Click "Add Commit" to build the graph. Notice how new commits point to their parents.

4. Packfiles & Delta Compression

If you modify a large file 10 times, does Git store 10 full copies? Initially, yes. Git starts by storing every version as a full Loose Object.

However, this is inefficient. To solve this, Git runs a garbage collection process (git gc) that packs these loose objects into Packfiles.

How Packfiles Work

Git finds similar files and stores the differences (deltas) instead of full copies.

  • Base Object: The full version of the file (usually the newest one, for fast checkout).
  • Delta: Instructions to reconstruct an older version from the base (e.g., “remove line 10, add ‘foo’”).

This is why a 10GB SVN repo might only be 500MB in Git!

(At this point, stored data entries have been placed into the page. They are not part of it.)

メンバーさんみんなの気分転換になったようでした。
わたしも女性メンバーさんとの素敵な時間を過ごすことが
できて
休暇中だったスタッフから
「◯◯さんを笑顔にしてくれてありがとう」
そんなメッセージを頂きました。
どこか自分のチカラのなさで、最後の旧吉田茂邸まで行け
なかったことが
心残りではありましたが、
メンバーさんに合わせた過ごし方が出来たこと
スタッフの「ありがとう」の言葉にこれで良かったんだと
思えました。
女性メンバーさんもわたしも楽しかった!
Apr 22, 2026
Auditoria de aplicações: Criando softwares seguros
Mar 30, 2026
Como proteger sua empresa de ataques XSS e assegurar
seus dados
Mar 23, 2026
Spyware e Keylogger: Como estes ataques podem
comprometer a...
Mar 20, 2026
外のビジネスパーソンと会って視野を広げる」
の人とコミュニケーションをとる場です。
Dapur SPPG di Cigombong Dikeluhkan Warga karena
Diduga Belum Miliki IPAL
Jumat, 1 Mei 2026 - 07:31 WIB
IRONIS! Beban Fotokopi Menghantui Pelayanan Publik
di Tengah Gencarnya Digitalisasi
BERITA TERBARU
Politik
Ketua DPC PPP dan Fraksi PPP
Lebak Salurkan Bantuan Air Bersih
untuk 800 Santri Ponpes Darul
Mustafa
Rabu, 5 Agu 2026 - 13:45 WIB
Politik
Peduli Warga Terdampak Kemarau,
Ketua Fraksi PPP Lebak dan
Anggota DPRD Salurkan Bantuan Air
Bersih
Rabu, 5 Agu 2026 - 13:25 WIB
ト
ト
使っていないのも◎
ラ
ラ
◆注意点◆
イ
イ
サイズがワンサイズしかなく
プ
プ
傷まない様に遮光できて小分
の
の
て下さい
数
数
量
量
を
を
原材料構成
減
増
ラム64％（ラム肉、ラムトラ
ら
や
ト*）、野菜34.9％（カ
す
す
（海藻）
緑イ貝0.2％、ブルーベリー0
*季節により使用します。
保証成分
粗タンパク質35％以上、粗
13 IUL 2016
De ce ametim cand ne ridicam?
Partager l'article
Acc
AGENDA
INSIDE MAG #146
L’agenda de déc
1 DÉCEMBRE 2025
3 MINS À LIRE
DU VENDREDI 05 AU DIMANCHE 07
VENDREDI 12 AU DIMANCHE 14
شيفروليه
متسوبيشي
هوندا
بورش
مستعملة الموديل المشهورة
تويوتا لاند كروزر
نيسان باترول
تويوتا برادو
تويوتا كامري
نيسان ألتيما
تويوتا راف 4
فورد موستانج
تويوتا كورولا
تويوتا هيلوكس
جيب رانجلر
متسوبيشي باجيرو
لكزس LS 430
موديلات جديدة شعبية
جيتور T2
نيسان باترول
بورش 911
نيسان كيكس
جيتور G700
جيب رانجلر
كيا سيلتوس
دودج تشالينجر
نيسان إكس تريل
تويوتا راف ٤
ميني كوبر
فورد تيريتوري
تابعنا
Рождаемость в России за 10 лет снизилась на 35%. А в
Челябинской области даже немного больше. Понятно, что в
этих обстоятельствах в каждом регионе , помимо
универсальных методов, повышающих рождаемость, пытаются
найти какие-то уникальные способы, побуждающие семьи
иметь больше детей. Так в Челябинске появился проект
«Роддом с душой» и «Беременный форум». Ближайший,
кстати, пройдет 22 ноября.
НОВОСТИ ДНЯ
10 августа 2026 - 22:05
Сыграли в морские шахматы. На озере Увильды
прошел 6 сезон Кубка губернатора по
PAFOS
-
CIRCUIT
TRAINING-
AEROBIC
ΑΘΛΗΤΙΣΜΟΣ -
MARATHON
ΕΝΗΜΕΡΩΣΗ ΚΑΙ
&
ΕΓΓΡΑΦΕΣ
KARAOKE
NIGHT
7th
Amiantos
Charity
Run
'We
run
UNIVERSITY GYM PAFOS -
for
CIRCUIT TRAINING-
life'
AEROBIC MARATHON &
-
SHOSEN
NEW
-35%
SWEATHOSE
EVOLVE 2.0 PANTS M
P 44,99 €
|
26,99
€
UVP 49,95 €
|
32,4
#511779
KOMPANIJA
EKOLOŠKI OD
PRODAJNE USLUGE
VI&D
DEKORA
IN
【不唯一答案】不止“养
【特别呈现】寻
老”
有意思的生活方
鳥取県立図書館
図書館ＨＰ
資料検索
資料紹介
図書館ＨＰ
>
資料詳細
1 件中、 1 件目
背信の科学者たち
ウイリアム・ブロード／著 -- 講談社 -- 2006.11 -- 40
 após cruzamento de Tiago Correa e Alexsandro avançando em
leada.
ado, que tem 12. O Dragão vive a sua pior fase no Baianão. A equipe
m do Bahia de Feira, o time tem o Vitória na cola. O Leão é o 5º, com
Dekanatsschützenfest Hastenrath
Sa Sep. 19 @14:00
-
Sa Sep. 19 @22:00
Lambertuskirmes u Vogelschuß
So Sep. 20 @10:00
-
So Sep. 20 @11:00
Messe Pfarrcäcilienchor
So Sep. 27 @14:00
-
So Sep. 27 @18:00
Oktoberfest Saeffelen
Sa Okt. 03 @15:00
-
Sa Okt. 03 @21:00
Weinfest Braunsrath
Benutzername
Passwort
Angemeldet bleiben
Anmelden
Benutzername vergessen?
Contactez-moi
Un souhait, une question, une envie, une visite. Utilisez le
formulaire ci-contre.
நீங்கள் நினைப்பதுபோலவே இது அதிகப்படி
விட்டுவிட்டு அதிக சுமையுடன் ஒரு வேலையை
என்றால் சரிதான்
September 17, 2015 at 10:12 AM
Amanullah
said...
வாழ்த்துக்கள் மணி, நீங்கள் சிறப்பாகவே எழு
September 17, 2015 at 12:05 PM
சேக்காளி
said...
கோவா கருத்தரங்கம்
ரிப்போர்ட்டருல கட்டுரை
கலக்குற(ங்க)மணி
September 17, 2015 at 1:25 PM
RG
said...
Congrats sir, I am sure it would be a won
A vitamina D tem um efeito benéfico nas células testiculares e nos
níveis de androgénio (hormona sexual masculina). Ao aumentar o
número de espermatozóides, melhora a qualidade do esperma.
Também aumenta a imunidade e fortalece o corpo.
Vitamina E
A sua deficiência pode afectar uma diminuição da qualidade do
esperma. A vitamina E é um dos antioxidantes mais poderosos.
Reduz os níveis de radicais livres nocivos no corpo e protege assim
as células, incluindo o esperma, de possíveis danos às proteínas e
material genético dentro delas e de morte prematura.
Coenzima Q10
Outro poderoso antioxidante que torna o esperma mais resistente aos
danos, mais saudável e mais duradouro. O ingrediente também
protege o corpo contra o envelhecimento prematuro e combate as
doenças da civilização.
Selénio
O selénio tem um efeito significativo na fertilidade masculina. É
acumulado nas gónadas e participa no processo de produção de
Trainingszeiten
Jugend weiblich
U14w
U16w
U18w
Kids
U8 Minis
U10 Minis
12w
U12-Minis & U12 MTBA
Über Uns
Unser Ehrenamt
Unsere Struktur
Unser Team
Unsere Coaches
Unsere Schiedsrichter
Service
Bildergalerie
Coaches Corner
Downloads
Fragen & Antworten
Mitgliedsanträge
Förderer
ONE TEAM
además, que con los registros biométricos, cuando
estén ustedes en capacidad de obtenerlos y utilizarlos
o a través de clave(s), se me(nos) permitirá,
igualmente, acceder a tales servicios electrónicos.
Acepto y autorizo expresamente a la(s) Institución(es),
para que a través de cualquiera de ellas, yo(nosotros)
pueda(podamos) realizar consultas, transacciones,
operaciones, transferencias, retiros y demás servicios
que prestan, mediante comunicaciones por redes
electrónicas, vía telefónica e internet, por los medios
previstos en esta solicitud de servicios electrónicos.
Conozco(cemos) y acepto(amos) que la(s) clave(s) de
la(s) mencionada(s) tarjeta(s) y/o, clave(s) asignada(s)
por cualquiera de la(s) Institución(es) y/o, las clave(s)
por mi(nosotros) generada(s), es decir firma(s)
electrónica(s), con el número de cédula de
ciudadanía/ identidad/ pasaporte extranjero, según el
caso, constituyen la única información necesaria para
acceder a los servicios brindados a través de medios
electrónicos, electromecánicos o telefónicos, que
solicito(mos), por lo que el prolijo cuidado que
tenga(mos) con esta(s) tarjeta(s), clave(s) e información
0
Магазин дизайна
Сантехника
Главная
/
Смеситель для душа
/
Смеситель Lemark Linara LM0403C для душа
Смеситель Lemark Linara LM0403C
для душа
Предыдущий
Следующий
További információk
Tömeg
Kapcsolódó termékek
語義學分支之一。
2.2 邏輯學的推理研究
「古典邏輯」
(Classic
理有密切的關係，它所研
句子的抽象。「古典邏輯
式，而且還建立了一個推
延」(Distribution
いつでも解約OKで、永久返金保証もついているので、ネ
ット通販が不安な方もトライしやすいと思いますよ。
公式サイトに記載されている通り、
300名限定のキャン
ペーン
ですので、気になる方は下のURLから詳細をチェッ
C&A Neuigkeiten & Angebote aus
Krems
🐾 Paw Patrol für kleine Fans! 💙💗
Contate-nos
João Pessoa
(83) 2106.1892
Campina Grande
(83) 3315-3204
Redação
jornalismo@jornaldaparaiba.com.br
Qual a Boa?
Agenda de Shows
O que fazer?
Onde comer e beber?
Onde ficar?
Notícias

Loose Objects (Uncompressed)

Version 1 (100KB)
Version 2 (101KB)
Version 3 (102KB)
Total: 303KB
git gc

Packfile (Compressed)

Version 3 (Base)
Delta V3→V2 (1KB)
Delta V2→V1 (1KB)
Total: ~104KB

5. Why SHA-1? (Content Addressability)

By using hashes, Git guarantees data integrity. If a single bit in a file changes, its SHA-1 hash changes. This propagates up:

  1. Blob hash changes.
  2. Tree hash (which lists the blob) changes.
  3. Commit hash (which points to the tree) changes.

This is why you can’t change history without changing all subsequent commit hashes (rebasing).

[!NOTE] Collision Attacks: SHA-1 is theoretically broken (Google announced the SHAttered attack in 2017). However, Git includes hardening against these specific attacks (detecting collision artifacts). Git is also slowly migrating to SHA-256.

Summary

  • Blob: Content only.
  • Tree: Directory structure.
  • Commit: Snapshot + History.
  • Hash: SHA1(header + content).

Git is just a map of Key (Hash) -> Value (Object). Everything else is a convenience.